COMPLETA LO SIGUIENTE »
A) En el texto sobre vivir y sobrevivir, ¿qué otro nombre se da a la terapia de choque?
B) Transcribe del texto sobre vivir y sobrevivir el fragmento que comienza en las palabras "Sin embargo, perderán" y termina después de las palabras "de ser libre.".

===== FRAGMENTO SELECCIONADO =====

Una vez, hace muchos años, alguien a quien recuerdo de tanto en tanto, lanzó una pregunta al aire que, por aquel entonces, no supe entender. Supongo que fue mi temprana edad quien lo impidió, pero como todo lo que tiene importancia, se quedó en algún lugar de mi pensamiento y mucho, mucho tiempo después se hizo presente de nuevo.
“¿Te atreves a vivir o te limitas a sobrevivir?”
Mi eterna duda es saber si realmente exprimimos la vida o si es esta la que nos exprime a nosotros.
El que vive, sufre. Esto es así. Se llena de cicatrices derivadas de vivencias únicas que van dando sentido a la propia existencia. El que vive se esfuerza, decide y arriesga y, entre muchas pérdidas, finalmente gana.
Los del segundo grupo, aquellos que sólo sobreviven, se resignan, se limitan, se conforman. No les importa pasar de puntillas por un trabajo que no les haga vibrar durante toda su larga vida laboral, ni compartir sus días con cualquier relación barata y escasa a la que tendrán la osadía de llamar amor. Barata en sentimientos y escasa en calidad, claro. El resultado de vivir así es la pureza de llegar ilesos al final de camino. Impolutos.
Sin embargo, perderán también la oportunidad de crecer, de elegir su propio destino. Aquel que da la espalda al sufrimiento rechaza también la oportunidad de ser libre.
La única esperanza para ellos son los volantazos que a veces otorga la vida. Te arrebata de un plumazo aquello que das por hecho, te pone en la cuerda floja cuando crees estar en lo alto y te obliga, quieras o no, a priorizar. Crecemos ante la adversidad. Puedes pasarte largos años viendo el tiempo correr, retrocediendo para evitar el salto al abismo que tanto asusta, pero cuanto más cómodo sea tu espacio más te empujará la vida a salir de él. Y todo por querer sobrevivir, temiendo a vivir de verdad. Se llama terapia de choque, o como a mi más me gusta decirlo, cura de humildad.

===== MATERIAL PROPORCIONADO =====

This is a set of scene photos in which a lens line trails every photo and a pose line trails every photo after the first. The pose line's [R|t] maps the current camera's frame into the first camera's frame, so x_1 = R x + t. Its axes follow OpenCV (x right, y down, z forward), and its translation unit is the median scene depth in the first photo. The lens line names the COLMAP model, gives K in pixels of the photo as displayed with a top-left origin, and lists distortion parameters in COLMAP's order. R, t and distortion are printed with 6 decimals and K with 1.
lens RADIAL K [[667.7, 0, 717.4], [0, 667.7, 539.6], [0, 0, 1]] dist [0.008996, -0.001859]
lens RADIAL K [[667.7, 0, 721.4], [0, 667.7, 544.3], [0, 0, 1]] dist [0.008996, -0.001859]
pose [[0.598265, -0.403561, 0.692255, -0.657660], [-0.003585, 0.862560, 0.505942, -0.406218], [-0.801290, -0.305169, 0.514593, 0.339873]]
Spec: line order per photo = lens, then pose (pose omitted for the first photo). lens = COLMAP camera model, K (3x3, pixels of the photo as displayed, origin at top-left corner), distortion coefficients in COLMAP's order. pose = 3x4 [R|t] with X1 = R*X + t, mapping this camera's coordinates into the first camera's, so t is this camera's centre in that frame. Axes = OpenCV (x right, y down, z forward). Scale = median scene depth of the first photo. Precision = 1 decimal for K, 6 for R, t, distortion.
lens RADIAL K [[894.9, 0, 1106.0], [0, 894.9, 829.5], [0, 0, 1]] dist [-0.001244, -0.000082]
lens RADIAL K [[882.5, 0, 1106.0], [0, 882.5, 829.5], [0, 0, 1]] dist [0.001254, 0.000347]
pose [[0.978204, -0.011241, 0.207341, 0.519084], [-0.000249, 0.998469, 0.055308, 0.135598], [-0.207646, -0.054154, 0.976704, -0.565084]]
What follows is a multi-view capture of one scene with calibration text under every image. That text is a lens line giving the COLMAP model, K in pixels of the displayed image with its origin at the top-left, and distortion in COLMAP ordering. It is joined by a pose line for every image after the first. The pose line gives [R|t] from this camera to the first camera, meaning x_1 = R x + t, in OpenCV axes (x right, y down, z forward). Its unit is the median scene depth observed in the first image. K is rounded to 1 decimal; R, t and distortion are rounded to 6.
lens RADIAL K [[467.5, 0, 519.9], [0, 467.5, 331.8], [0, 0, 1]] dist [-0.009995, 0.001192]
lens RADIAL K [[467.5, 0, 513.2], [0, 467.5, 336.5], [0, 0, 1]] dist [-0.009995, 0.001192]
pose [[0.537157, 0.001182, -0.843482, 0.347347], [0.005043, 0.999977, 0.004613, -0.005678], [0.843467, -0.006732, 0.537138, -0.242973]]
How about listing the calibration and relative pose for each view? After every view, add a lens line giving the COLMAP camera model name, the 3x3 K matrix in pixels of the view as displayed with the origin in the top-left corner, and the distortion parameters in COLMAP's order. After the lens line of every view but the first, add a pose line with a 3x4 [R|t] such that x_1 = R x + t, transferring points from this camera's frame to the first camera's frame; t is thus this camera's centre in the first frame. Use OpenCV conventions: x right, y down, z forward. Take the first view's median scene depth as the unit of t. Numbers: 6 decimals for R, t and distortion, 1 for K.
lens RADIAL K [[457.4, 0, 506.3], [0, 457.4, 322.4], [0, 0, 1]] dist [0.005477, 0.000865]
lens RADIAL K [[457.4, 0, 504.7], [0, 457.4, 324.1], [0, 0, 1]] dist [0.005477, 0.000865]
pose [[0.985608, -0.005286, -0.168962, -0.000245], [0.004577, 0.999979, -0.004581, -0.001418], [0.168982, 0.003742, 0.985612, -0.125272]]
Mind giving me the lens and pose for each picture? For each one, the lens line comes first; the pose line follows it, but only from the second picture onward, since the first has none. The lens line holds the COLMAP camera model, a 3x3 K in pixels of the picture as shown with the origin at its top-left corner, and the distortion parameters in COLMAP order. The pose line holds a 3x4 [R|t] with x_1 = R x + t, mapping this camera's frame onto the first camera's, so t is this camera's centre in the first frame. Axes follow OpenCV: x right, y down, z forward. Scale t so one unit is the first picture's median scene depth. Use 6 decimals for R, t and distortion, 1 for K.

=====

RESULTADOS »
A) Cura de humildad.

B)
Sin embargo, perderán también la oportunidad de crecer, de elegir su propio destino. Aquel que da la espalda al sufrimiento rechaza también la oportunidad de ser libre.